─── Available data ───
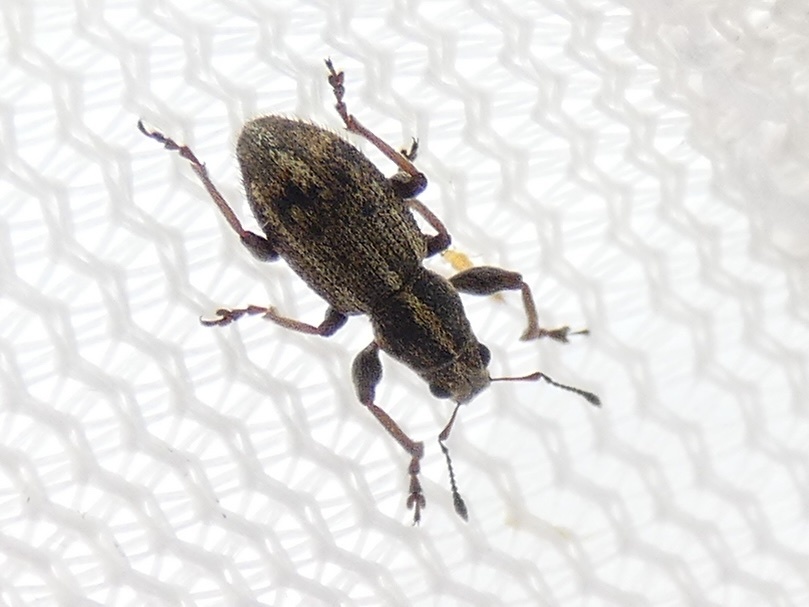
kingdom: Animalia
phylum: Arthropoda
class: Insecta
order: Coleoptera
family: Curculionidae
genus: Andrion
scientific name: Andrion regensteinense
───
## Task to complete
Copy every line of the records above exactly, leaving out the pictures.

## Task response
kingdom: Animalia
phylum: Arthropoda
class: Insecta
order: Coleoptera
family: Curculionidae
genus: Andrion
scientific name: Andrion regensteinense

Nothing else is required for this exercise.